*Data extracted from a collection*.
──────────────────────────────

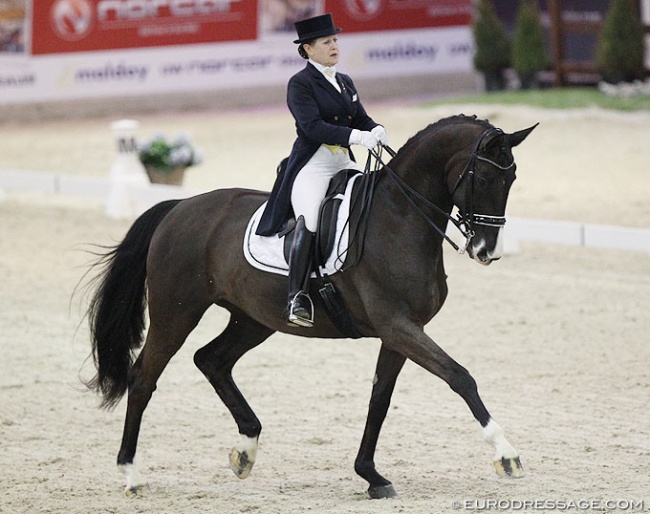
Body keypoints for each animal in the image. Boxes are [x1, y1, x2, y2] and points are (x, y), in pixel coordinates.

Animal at [87, 115, 536, 496]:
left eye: (512, 177)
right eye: (484, 177)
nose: (487, 250)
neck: (399, 218)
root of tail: (178, 208)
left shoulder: (400, 332)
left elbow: (380, 399)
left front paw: (371, 475)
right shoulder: (398, 326)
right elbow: (460, 377)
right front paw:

──────────────────────────────

*Task statement*. Repeat word for word each line from the one with "nose: (487, 250)" to the end of the records above, inclusive.

*Your solution*.
nose: (487, 250)
neck: (399, 218)
root of tail: (178, 208)
left shoulder: (400, 332)
left elbow: (380, 399)
left front paw: (371, 475)
right shoulder: (398, 326)
right elbow: (460, 377)
right front paw:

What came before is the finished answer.